Metallic glasses lack defects like dislocations in crystals. On one hand, the absence of defects bestows high strength. On the other hand, the consequent ductility and fracture toughness become the main limiting factors for wide application. Hence, this work focuses on investigating the mechanical response of an electrodeposited NiP metallic glass, in particular, at different strain rates and sub-ambient temperatures, which helps understand the deformation and failure mechanism. Since NiP is frequently applied as films, either for hard coating or as diffusion barrier between Cu and Si in semiconductor industries, in situ micromechanical tests are performed on micro samples fabricated by focused ion beam. The testing strain rates can cover seven orders of magnitude (10^-3 s^-1 to 1000 s^-1) and the testing temperature can be 100 oC lower compared to the commonly applied RT. 
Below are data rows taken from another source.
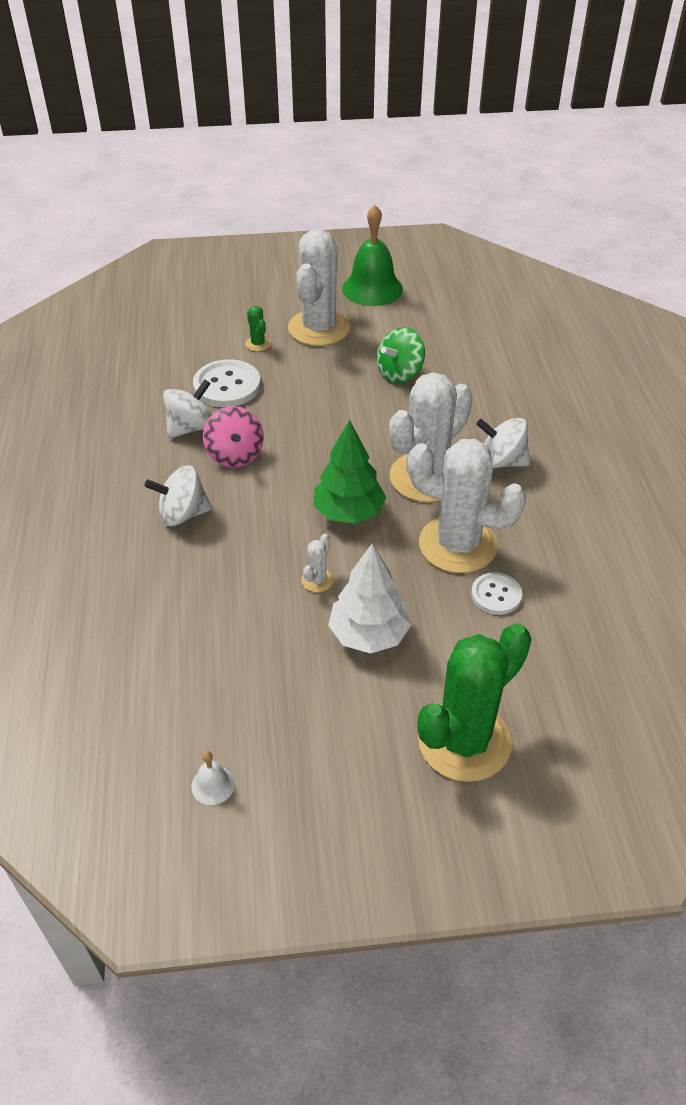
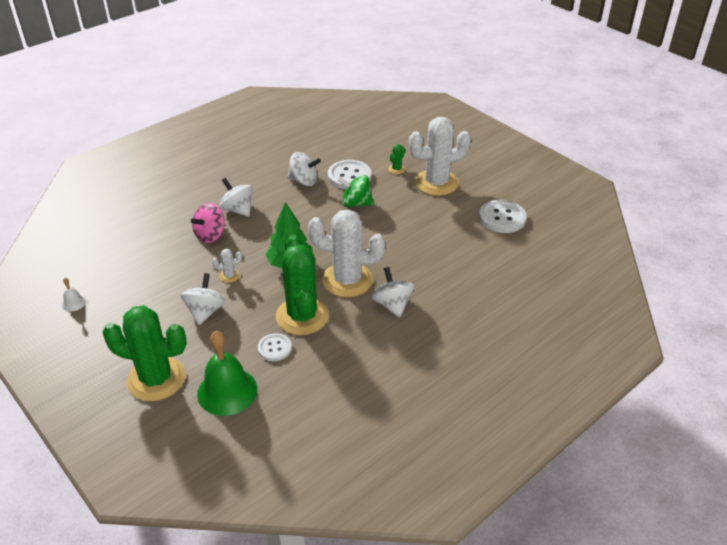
camera: 55 degrees right, 5 degrees down
(235, 455) = (297, 205): pink spinning top -> pink spinning top (210, 235)
(369, 634) = (205, 311): white tree -> white spinning top
(372, 288) = (500, 184): green bell -> green bell (227, 391)
(399, 373) = (430, 230): green spinning top -> green spinning top (356, 203)
(430, 315) = (502, 218): none -> white button
(457, 545) = (302, 316): white cactus -> green cactus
Upon changing temperatures, the yield strength is well predicted by the cooperative shear model, implying that the plasticity in NiP is dominated by the activation of shear transformation zones. The as-deposited NiP exhibits a two-stage strain rate sensitivity, specifically nearly insensitive at the lower strain rate range to a clear positive sensitivity at the higher range. This transition, as reported elsewhere, correlates with the diffusion-assisted atomic relaxation and percolation of nucleated shear transformation zones. Besides, an increased multiplication of shear bands is observed either with increasing strain rate or with decreasing the testing temperature. Since failure in metallic glasses mainly originates from the induced softening by localization of shear bands, an increase in shear band density is supposed to correlate with an improved ductility, which motivates us further for following microscale fracture tests.